What Arcane has going for it is that it tastes better than Branca, which is immediately apparent on the nose before you even take a sip—more mellow and inviting. Kyrejko wanted to end “Branca-face,” the scrunching-up of one’s nose that occurs after a shot of the fernet. He whittled down the source to a couple of factors, including the questionable alcohol and excessive amount of sugar being used in the large manufacturer’s bottles. Arcane Fernet includes 20 different herbs, like the classically used gentian root—as well as the unusual choice of hops, which isn’t so unusual if you consider his beer-whiskey roots. He also uses far less sugar and peppermint for its clean mintiness. The striking bottles have already found a spot on shelves throughout Brooklyn, including in a daiquiri at Cardiff Giant in Clinton Hill and as a shot companion to beer at Strong Rope Brewery in Gowanus (both are excellent introductions for fernet virgins).

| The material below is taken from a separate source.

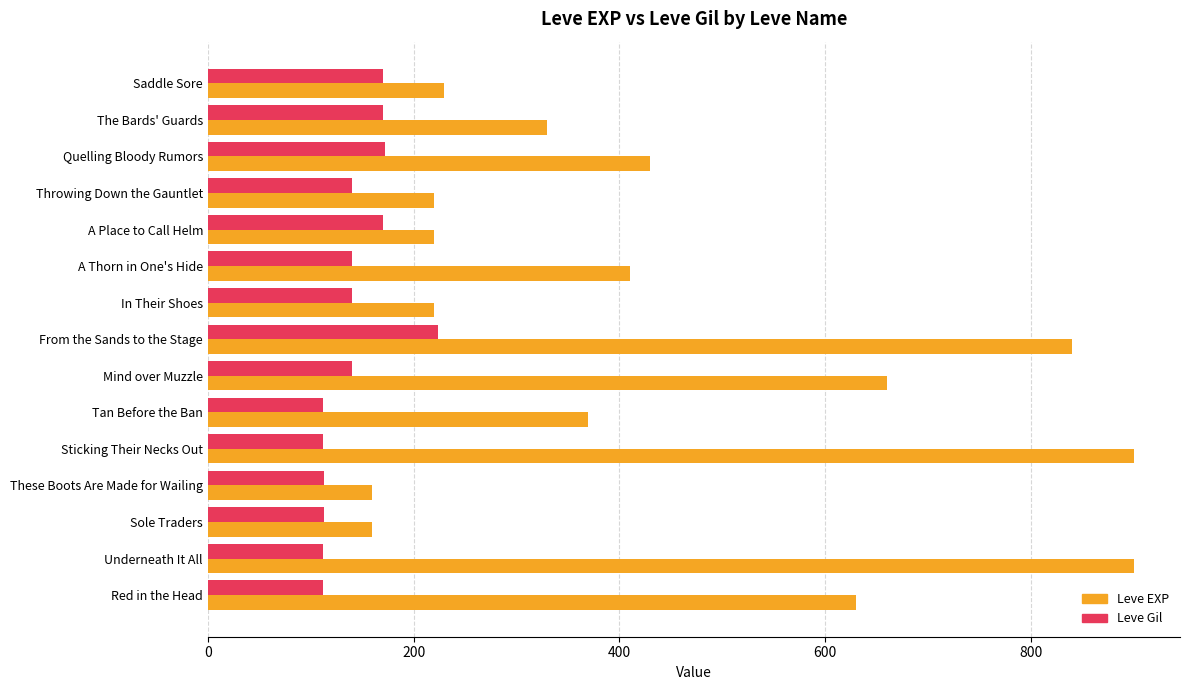

How many data points does each series have?

15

After our meeting in the lab, I enjoyed a couple of tacos at Tacos El Bronco. While waiting for the train, I spied Kyrejko coming down the subway stairs carrying a big box. He was off to do deliveries himself in Bushwick and Ridgewood, at Kings County Brewers Collective, Yours Sincerely and a few other locales. It occurred to me then that dares rarely have such lasting—and delicious—results.